The Voyagers Handbook (Beth Leonard) (So much great information about cruising styles and budgets, plus smart practical advice on organization and more.)
Cruising Under Sail (Eric Hiscock) (Classic. Maybe outdated, but fun to have around)
The Capable Cruiser (Lin and Larry Pardey) (As a fan of the "go small go now" philosophy, this book reassures me that it's really possible.)
Cost Conscious Cruiser (Lin and Larry Pardey) (Great practical reminders of how to save money afloat. Not all ideas will appeal to all, as is standard with any book!)
Voyaging with Kids (Behan Gifford, Michael Robertson, and Sara Johnson) (Have kids and want to/are cruising? This book is a MUST HAVE on board.)
Sensible Cruising, the Thoreau Approach (Don Casey and Lew Hackler) (I love the humor, the guidance, and the practical tips.)
Voyaging on a Small Income (Annie Hill) (Inspirational message and practical information. The line drawings are worth the price of admission.)
There are the galley books - and yes, I also carry a collection of cookbooks with me!
The Boat Galley Cookbook (Carolyn Shearlock and Jan Irons) (Hard to beat with so much incredible information and recipes, all geared directly toward life afloat.)

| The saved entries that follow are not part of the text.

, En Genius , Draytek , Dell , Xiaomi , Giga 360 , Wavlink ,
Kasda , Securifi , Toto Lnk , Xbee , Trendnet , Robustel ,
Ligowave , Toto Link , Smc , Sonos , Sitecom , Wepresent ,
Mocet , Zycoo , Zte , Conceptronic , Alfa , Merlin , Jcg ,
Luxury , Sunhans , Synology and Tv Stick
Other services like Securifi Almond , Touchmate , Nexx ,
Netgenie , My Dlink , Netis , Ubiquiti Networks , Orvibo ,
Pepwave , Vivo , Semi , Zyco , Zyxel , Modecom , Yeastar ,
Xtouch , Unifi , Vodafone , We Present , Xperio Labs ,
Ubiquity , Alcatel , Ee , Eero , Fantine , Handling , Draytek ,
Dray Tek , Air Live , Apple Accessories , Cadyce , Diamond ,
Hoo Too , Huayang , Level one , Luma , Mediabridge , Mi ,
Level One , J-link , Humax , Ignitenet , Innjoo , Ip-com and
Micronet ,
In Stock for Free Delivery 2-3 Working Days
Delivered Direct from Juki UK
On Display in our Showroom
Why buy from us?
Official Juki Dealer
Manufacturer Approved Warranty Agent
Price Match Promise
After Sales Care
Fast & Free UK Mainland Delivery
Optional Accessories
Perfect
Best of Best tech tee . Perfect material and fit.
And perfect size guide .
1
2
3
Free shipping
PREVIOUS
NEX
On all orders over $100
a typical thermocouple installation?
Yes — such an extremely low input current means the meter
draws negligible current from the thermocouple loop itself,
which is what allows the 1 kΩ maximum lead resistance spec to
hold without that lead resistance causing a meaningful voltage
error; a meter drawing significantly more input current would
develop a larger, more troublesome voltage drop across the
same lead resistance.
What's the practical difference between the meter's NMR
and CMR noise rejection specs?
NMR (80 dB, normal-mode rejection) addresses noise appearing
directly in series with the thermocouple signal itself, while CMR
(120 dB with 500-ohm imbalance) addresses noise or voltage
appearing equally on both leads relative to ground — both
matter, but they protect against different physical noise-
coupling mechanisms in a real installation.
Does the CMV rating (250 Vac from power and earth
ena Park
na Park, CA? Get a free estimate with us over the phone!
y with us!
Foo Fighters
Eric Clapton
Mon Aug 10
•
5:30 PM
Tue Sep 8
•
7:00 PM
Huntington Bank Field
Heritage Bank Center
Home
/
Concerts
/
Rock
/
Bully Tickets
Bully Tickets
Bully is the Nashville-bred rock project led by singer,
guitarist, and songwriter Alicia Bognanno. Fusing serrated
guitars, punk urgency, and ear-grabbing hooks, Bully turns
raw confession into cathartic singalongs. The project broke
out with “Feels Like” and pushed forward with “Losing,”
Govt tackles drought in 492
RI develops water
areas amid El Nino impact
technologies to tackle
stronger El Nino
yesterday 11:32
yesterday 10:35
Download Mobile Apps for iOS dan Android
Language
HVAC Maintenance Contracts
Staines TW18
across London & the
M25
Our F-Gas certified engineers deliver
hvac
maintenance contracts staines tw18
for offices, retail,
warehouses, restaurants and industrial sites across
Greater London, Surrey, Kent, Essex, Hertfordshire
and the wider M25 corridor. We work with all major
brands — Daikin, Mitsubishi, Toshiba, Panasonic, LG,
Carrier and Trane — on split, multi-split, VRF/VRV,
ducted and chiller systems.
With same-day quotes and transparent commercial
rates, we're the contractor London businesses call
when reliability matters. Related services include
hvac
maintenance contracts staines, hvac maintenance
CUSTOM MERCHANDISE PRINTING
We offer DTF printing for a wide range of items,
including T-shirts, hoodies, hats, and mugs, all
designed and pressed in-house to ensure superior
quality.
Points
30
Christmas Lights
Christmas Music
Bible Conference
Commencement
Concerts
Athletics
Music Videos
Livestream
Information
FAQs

Care and Feeding of the Sailing Crew (Lin Pardey) (I've had this on hand since the early 1990s; it's been updated. I love the format as well as the ideas.)
And finally, there are the inspiration books. I've read every one of these a few hundred times, it seems, and they'll STILL come aboard. Why all the Pardey books? Simple, really - their books are the reason we bought the boat we did in 1992, and the reason we're still cruising on her today. She may be small, but she is mighty - and if they could do it, so can we.
Cruising in Serrafyn (Pardey) (Have plans, will build and go sailing.)
Serrafyn's Oriental Adventure (Pardey) (24 feet of awesome, cruising in the Orient.)
Serrafyn's European Adventure (Pardey) (Still 24 feet long, still cruising, still loving life.)
As Long as It's Fun (Herb McCormick) (A biography of the Pardeys. You'll see some familiar stories presented in a new way.)
Taleisin's Tales (Pardey) (Taleisin comes to life as the 29' wooden beauty sails in the Pacific.)
An Embarrassment of Mangoes (Ann Vanderhoof) (Practical, well-written travel book with recipes by someone who, like many, was invited to the cruising dream when she had no real idea what that entailed. The recipes are delicious too!)
There are a lot of links*, and you may be able to find a few (if not all!) at your library. Maybe not on a kindle, but maybe as an inter-library loan (remember those?)
*As an Amazon Associate I earn from qualifying purchases.
What books are your MUST-HAVEs? Now that I have a Kindle, I can take more with me!